→ **Activity list**:
**a)** Extract the passage of the essay on Burkean conservatism from "What's a Burkean" to "admire anytime soon.".
**b)** Translate this sentence from the essay on Burkean conservatism into Spanish: "Yet pluralism is one of America’s oldest traditions; to conserve America, you have to love pluralism."

→ **Document text**:
==============================
What's a Burkean conservative to do? A lot of my friends are trying to reclaim the GOP and make it a conservative party once again. I cheer them on. America needs two responsible parties. But I am skeptical that the GOP is going to be home to the kind of conservatism I admire anytime soon.
Trumpian Republicanism plunders, degrades, and erodes institutions for the sake of personal aggrandizement. The Trumpian cause is held together by hatred of the Other. Because Trumpians live in a state of perpetual war, they need to continually invent existential foes-- critical race theory, nongendered bathrooms, out-of-control immigration. They need to treat half the country, metropolitan America, as a moral cancer, and view the cultural and demographic changes of the past 50 years as an alien invasion. Yet pluralism is one of America’s oldest traditions; to conserve America, you have to love pluralism. As long as the warrior ethos dominates the GOP, brutality will be admired over benevolence, propaganda over discourse, confrontation over conservatism, dehumanization over dignity. A movement that has more affection for Viktor Orbán’s Hungary than for New York’s Central Park is neither conservative nor American. This is barren ground for anyone trying to plant Burkean seedlings.
I’m content, as my hero Isaiah Berlin put it, to plant myself instead on the rightward edge of the leftward tendency-- in the more promising soil of the moderate wing of the Democratic Party. If its progressive wing sometimes seems to have learned nothing from the failures of government and to promote cultural stances that divide Americans, at least the party as a whole knows what year it is. In 1980, the core problem of the age was statism, in the form of communism abroad and sclerotic, dynamism-sapping bureaucracies at home. In 2021, the core threat is social decay. The danger we should be most concerned with lies in family and community breakdown, which leaves teenagers adrift and depressed, adults addicted and isolated. It lies in poisonous levels of social distrust, in deepening economic and persisting racial disparities that undermine the very goodness of America-- in political tribalism that makes government impossible.
==============================
→ **Saved entries**:
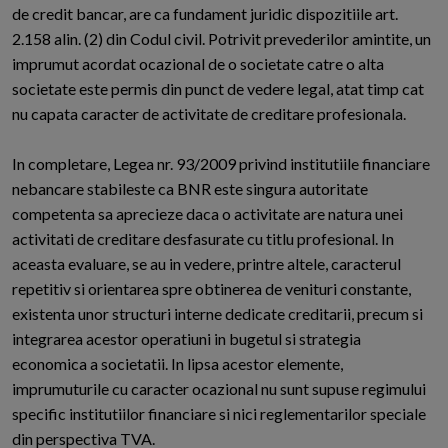
de credit bancar, are ca fundament juridic dispozitiile art.
2.158 alin. (2) din Codul civil. Potrivit prevederilor amintite, un
imprumut acordat ocazional de o societate catre o alta
societate este permis din punct de vedere legal, atat timp cat
nu capata caracter de activitate de creditare profesionala.
In completare, Legea nr. 93/2009 privind institutiile financiare
nebancare stabileste ca BNR este singura autoritate
competenta sa aprecieze daca o activitate are natura unei
activitati de creditare desfasurate cu titlu profesional. In
aceasta evaluare, se au in vedere, printre altele, caracterul
repetitiv si orientarea spre obtinerea de venituri constante,
existenta unor structuri interne dedicate creditarii, precum si
integrarea acestor operatiuni in bugetul si strategia
economica a societatii. In lipsa acestor elemente,
imprumuturile cu caracter ocazional nu sunt supuse regimului
specific institutiilor financiare si nici reglementarilor speciale
din perspectiva TVA.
==============================
→ **Exercise responses**:
**a)**
What's a Burkean conservative to do? A lot of my friends are trying to reclaim the GOP and make it a conservative party once again. I cheer them on. America needs two responsible parties. But I am skeptical that the GOP is going to be home to the kind of conservatism I admire anytime soon.

**b)** Sin embargo, el pluralismo es una de las tradiciones más antiguas de Estados Unidos; para conservar Estados Unidos, hay que amar el pluralismo.